Same here. The single prompt burnt all my tokens in 3 minutes for the day. What happened to Claude in the last 2 months? I was happy with what they were providing and was happy to pay whatever for it. Why did they mess with it? Why are they destroying the tool we all loved?
I hate enshittification and I hate seeing this happening to Claude Code right now.
The great de-skilling programme continues in Anthropic's casino. They completely want you dependent on gambling tokens on their slot machines with extortionate prices, fees and limits.
Anthropic can't even scale their own infrastructure operations, because it does not exist and they do not have the compute; even when they are losing tens of billions and can nerf models when they feel like it.
Once again, local models are the answer and Anthropic continues to get you addicted to their casino instead of running your own cheaper slot machine, which you save your money.
Every time you go to Anthropic's casino, the house always wins.
I would love to just say that if you are using claude code, you should no be on pro. I feel like all the people complaining are complaining that an agent cant handle the work of a developer for $20/m. Get on at least max 5, its a world of a difference.
It's impossible to justify the jump in the expense unless you are directly working on something that makes you money. Messing around on a hobby project, doing some quick research, and getting personalized notifications was a no brainer for 200 a year.
The product keeps getting worse so I will definitely evaluate options and possibly switch if management keeps screwing up the product.
For some reason you are being downvoted but I wanted to echo your sentiment. As someone who tries to switch things up for every next task, the productivity of Claude Max is worth every penny.
And I actually read the output to fix what I don't like and ever since Opus 4.5, I've had to less and less. 4.6 had issues at the beginning but that's because you have to manually make sure you change the effort level.

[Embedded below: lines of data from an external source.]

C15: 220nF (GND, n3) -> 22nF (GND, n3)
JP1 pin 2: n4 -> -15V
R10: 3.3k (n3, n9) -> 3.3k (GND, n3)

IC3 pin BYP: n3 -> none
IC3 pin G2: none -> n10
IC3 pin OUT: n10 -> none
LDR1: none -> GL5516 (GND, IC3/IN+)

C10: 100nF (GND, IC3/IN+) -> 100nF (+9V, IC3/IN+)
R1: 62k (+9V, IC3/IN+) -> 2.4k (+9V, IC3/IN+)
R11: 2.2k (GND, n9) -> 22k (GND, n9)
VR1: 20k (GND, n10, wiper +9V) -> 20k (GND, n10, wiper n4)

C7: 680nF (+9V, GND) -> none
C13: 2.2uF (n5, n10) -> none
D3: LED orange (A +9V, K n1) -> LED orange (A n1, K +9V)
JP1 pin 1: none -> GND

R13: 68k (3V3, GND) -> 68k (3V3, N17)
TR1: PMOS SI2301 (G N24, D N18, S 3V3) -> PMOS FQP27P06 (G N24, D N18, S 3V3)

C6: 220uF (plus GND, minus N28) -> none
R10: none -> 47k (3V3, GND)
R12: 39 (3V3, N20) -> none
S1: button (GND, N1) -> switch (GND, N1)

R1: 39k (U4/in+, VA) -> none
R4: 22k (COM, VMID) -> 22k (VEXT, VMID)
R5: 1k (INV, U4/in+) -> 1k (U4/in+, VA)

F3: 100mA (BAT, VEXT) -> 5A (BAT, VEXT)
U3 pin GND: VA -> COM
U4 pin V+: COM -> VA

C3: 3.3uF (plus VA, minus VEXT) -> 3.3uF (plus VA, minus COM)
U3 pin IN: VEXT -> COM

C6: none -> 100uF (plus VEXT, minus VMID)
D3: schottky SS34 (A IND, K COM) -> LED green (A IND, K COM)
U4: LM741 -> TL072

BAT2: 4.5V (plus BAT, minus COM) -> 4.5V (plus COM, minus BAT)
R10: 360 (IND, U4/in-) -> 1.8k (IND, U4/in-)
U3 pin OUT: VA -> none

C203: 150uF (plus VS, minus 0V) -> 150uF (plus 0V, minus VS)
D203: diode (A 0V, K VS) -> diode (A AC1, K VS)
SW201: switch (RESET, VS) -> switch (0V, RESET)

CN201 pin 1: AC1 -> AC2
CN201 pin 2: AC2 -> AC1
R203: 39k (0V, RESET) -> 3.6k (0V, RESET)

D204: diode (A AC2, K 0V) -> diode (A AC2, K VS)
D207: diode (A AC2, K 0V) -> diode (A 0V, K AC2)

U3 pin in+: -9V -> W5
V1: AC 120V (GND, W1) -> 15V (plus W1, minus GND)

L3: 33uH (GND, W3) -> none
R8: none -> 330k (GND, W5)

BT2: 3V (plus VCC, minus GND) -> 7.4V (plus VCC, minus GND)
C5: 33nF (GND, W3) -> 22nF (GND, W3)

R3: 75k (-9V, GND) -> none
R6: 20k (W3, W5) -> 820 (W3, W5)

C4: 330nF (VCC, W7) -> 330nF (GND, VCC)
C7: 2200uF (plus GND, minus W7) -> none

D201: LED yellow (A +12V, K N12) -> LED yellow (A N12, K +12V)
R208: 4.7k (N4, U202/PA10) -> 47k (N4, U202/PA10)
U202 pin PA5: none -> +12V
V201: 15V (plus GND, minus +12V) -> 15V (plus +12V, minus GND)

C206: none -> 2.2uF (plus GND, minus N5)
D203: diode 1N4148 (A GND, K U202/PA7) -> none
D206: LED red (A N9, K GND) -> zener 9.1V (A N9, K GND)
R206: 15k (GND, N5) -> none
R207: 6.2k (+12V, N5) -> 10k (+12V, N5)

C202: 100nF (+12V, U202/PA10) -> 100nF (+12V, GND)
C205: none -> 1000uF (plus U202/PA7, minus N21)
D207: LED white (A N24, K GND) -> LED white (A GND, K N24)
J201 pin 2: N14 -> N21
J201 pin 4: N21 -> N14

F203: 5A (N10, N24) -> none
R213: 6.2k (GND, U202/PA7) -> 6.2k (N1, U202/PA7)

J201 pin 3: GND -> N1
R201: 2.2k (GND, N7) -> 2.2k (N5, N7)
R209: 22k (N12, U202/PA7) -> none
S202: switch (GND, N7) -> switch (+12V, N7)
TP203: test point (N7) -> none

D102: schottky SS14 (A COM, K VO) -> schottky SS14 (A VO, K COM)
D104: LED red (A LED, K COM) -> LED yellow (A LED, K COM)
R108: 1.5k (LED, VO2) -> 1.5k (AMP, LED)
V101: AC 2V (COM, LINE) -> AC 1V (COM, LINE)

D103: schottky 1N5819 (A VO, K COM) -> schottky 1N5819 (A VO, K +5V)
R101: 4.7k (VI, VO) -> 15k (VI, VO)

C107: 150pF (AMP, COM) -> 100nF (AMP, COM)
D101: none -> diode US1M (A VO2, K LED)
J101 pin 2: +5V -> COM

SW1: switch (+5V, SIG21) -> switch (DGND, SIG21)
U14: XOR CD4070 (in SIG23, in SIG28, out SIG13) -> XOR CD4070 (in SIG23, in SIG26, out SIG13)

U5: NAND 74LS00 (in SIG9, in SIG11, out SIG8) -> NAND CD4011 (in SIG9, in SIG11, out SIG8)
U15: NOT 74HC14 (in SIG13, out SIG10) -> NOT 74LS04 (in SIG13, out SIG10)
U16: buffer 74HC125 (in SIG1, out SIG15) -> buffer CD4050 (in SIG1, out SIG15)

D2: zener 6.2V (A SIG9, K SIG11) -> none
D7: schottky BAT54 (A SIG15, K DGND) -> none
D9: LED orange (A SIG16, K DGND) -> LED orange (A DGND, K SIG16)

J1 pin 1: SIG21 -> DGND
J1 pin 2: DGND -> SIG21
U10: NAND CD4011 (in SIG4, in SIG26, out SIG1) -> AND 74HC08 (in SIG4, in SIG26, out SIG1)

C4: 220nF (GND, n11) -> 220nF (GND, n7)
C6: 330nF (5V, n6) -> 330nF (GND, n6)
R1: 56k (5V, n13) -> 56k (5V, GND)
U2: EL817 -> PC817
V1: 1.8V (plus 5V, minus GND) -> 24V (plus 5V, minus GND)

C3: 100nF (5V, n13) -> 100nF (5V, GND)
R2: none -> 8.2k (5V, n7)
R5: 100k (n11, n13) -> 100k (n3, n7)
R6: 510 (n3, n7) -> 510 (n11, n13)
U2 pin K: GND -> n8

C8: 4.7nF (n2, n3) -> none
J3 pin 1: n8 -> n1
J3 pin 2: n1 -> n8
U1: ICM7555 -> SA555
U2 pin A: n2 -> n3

I found the perfect sweet spot for my hobby development. I pay 7 euros for Gemini plus and use it for creating the architecture and technical specs. Those are fed to Sonnet on Pro that just implements the instructions. This gives plenty of space to do long sessions several times a week.
True that.
Max 5, sonnet for 95% of things. I never run out of tokens in a week and I use it for ~5-6 hours a day.
I dare to call meself a senior dev, so I don't need a replacement, I need a tool.